The play, which is presented this Friday until Sunday in the Living Arts program of the El Chopo University Museum, closes a cycle on the legacy and margins of Roberto Bolaño that began last year in Barcelona. As a residual Christ of the youth movements of the sixties, the Chilean writer lived an intense youth and only achieved recognition after the age of 40. In the middle, a desert that he later filled between the epic and the chaos of his novel. On Bolaño, come home, Caellas and Feune de Colombi sought to reconstruct the silent years that the writer spent in El Raval, the mestizo and multicultural epicenter of Barcelona. “We set up a route through cafes, cinemas, various essential places for their literature that no longer exist today,” says Caellas. “Bruno Montané helped us, who told us several things and connected us with neighbors to illuminate that side of the marginal Bolaño that came to the city in the seventies.”
Montané, one of the last living poets of the infra-realist movement founded by Bolaño and Mario Santiago, once told this newspaper that in Los detectives there was “no more than 30% real material.” For the case it is the least. If Bolaño made cities like Mexico, Santiago de Chile or Paris living characters in his narrative based on memories and inventions, Mario Santiago created a city with poems that walked the same way through the fetid hotels of the Guerrero neighborhood and the stately mansions of La Condesa . The artists do not want a rigid map either. “We seek to take poetry out of the solemn drawers and spread it on the street,” says Caellas.
“We infrarealists walk backwards, looking at a point and moving away from it, in a straight line towards the unknown,” says Bolaño’s Ulises Lima.

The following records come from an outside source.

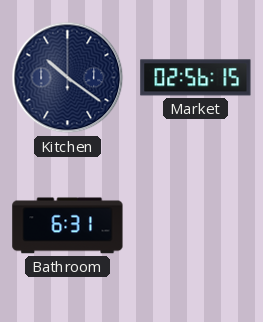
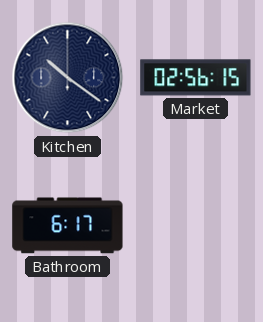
Bathroom: 6:31 -> 6:17
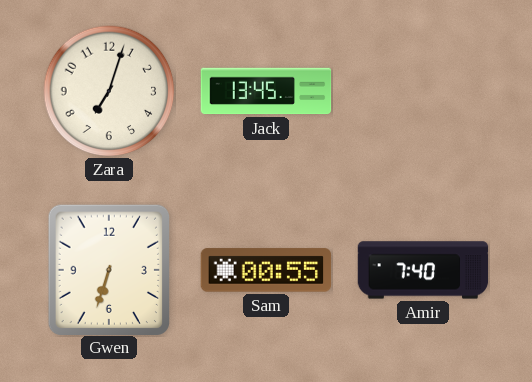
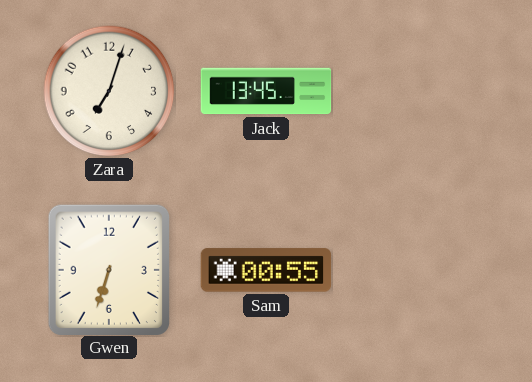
Amir: 7:40 -> none
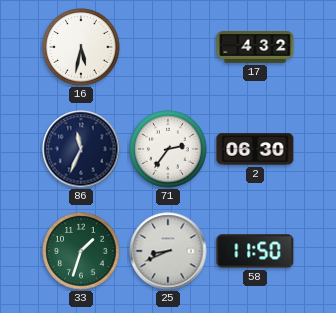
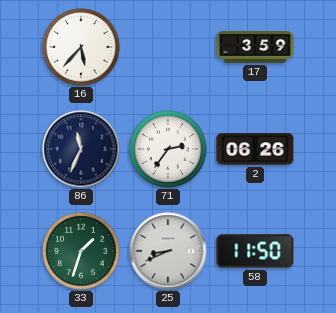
16: 5:32 -> 5:37
17: 4:32 -> 3:59
2: 06:30 -> 06:26
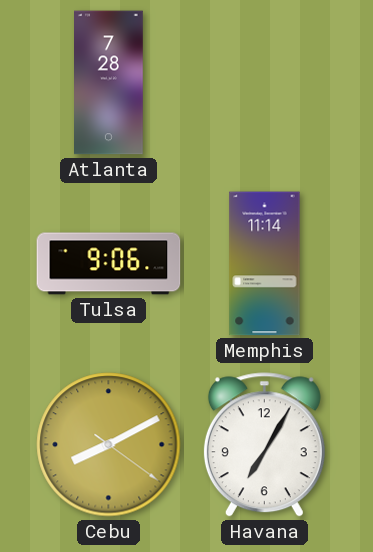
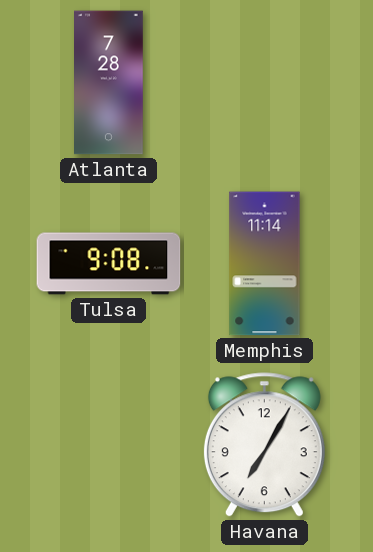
Tulsa: 9:06 -> 9:08
Cebu: 8:10 -> none
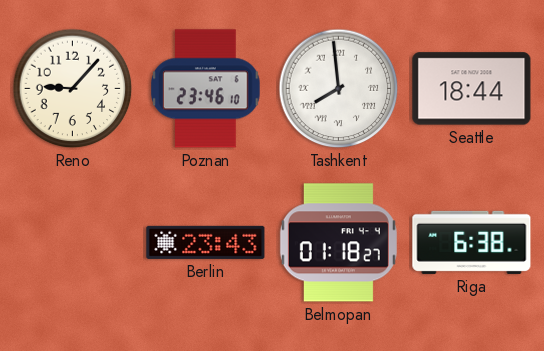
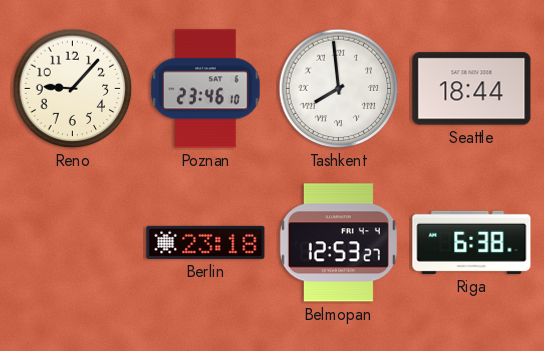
Berlin: 23:43 -> 23:18
Belmopan: 01:18 -> 12:53
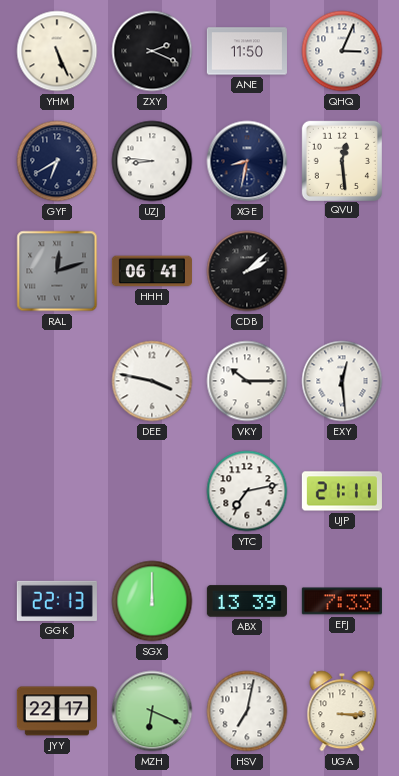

The movement was born between the poetic avant-garde and the youth movements, from the French May to the incipient left in Latin America. The infra-realists had as their enemy Octavio Paz, the official poet and intellectual of the hegemony of the PRI, and before him they claimed a certain surrealism. The last thing, they said, was to publish. The first thing for these teenagers was to fill themselves up.
Mario Santiago published just two books in the last years of his life. The Gilberto Owen poem that he appropriated ended up as the title of another that is now in anthologies of the Fondo de Cultura Económica or the Editorial Almadia. Caellas and Feune de Colombi claim it as the name of their performance. “It is a mantra, a beautiful epitaph. I would like someone to say that about me, ”says Caellas.
On an interview in full editorial success, Roberto Bolaño low fumes about the phrase. The poet’s life was not desired for his children. “I think Bolaño was very clear that death was stalking him,” says Feune de Colombi. “He spoke about death with a deep love for life. Living without a rudder is perhaps better when you grow up, with a certain perspective. There is no way to feel loved, it is something that Bolaño makes very clear to Mario Santiago in a letter at the end of his life ”.